In return he handed me several one-hundred-dollar bills that I would find later were four of them, saying, “We’re good,” meaning I got to keep the change.


“Have a lovely stay and remember!” I called after him as he moved to leave and I shoved the money in my pocket. “I’m always here should you need anything!”

I got a look over his shoulder from his beautiful but fathomless eyes then he disappeared.

I walked to the door, slammed it, and whirled on Grant.

“You have two days,” I declared. “Two days to pack your stuff and get out.”

His head jerked, his face paled, and his lips moved to clip, “You cannot be fuckin’ serious.”

“Deadly,” I whispered, my heart pumping, my head hurting, part of my soul dying, but my mouth kept speaking. “I loved you. I trusted you. I believed in you. I believed you believed in me. You let me down. Then you did it again. And again. And again. I’m done. I’m cutting my losses and moving on.”

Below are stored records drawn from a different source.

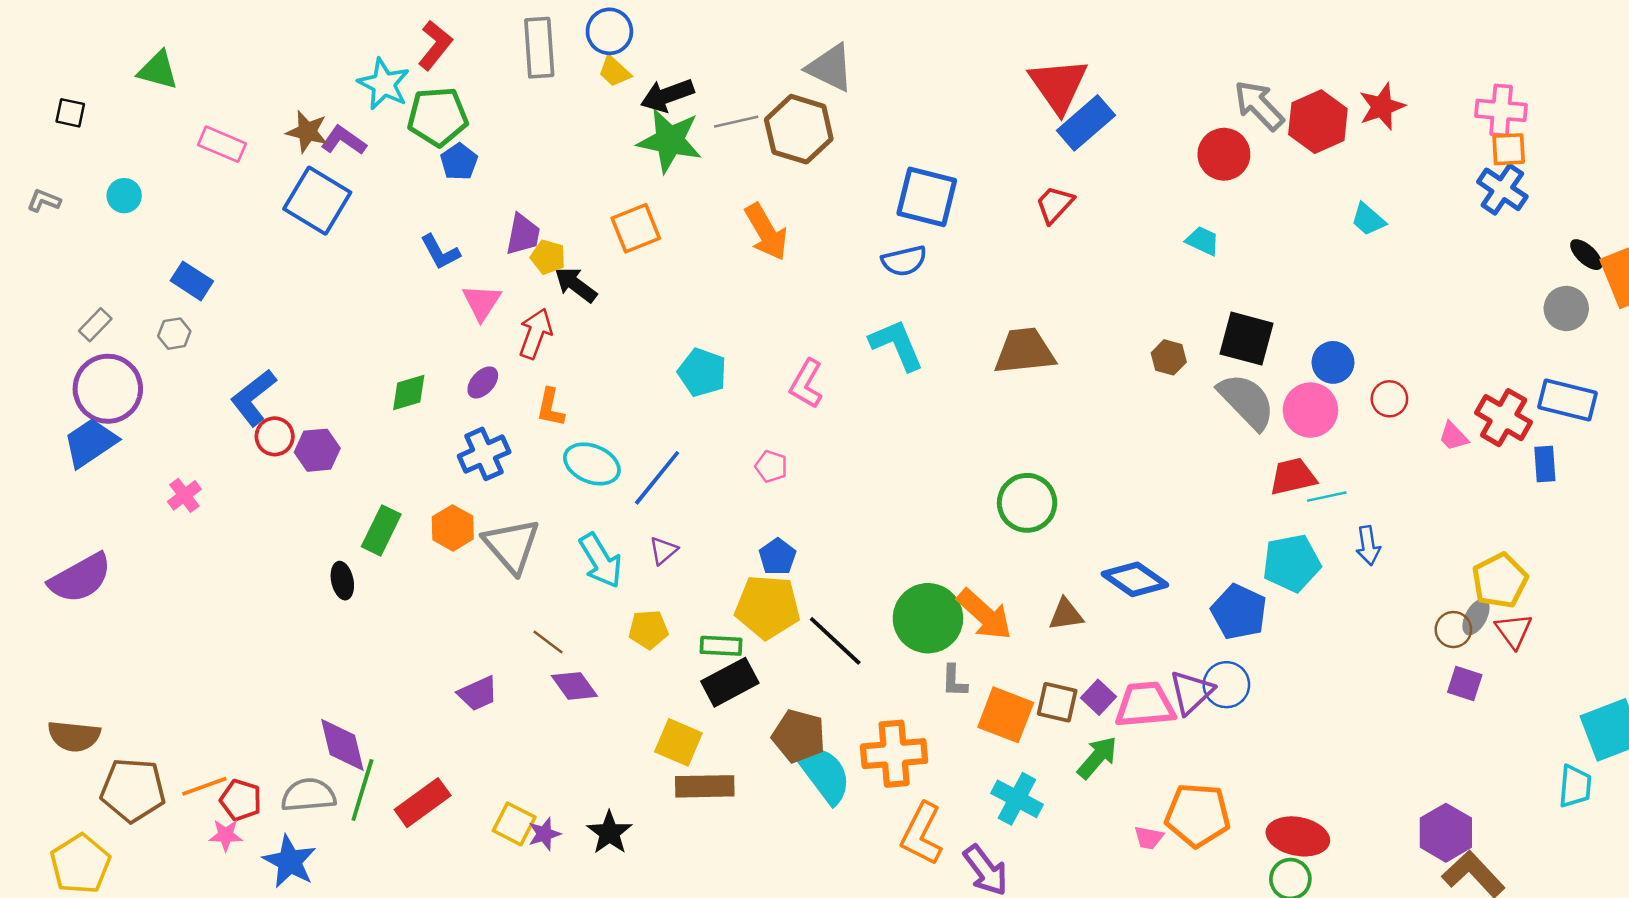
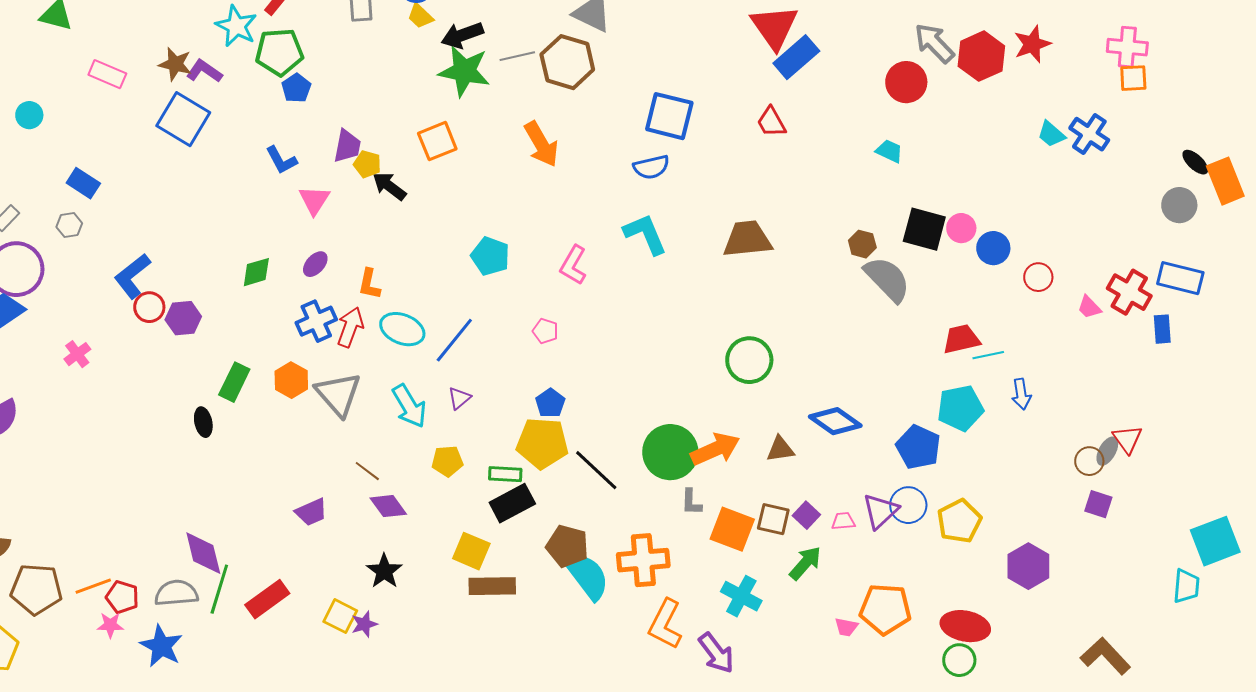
blue cross: (1502, 189) -> (1089, 134), moved
red trapezoid: (1055, 204) -> (771, 122), turned -72
cyan trapezoid: (1368, 219) -> (1051, 134), moved
red arrow: (535, 334) -> (350, 327), moved
gray semicircle: (1246, 401) -> (887, 279), moved
pink circle: (1310, 410) -> (961, 228), moved, size x0.7
yellow pentagon: (1500, 581) -> (959, 521), moved
orange arrow: (984, 614) -> (715, 449), turned -66
red triangle: (1514, 631) -> (1127, 439), moved
pink trapezoid: (1145, 705) -> (843, 521), size x0.5
black star: (609, 833) -> (384, 571), moved
purple hexagon: (1446, 833) -> (1028, 566), moved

“I got two years in with you,” he stated like it was doing time in prison, not spending it with the woman he loved.

“And I’ve got nine not-very-good months with you,” I returned.

“You’d pick a bunch of cabins over me?” he ground out.

And with that, I knew. I knew the worst thing a woman could know about her man.

He didn’t get it.

And that was when that part of my soul died.

And that hurt so bad, I had no choice but to inform him of that fact.

“You don’t get it, Grant,” I said, suddenly quiet, my voice sad, beaten, and he heard it. He felt it. I knew it when I saw his body get tight. “It isn’t about the cabins. It’s about sharing with you what I wanted out of life, you agreeing, us taking life on together, and you deserting me. You were around but you deserted me practically the minute we got here.”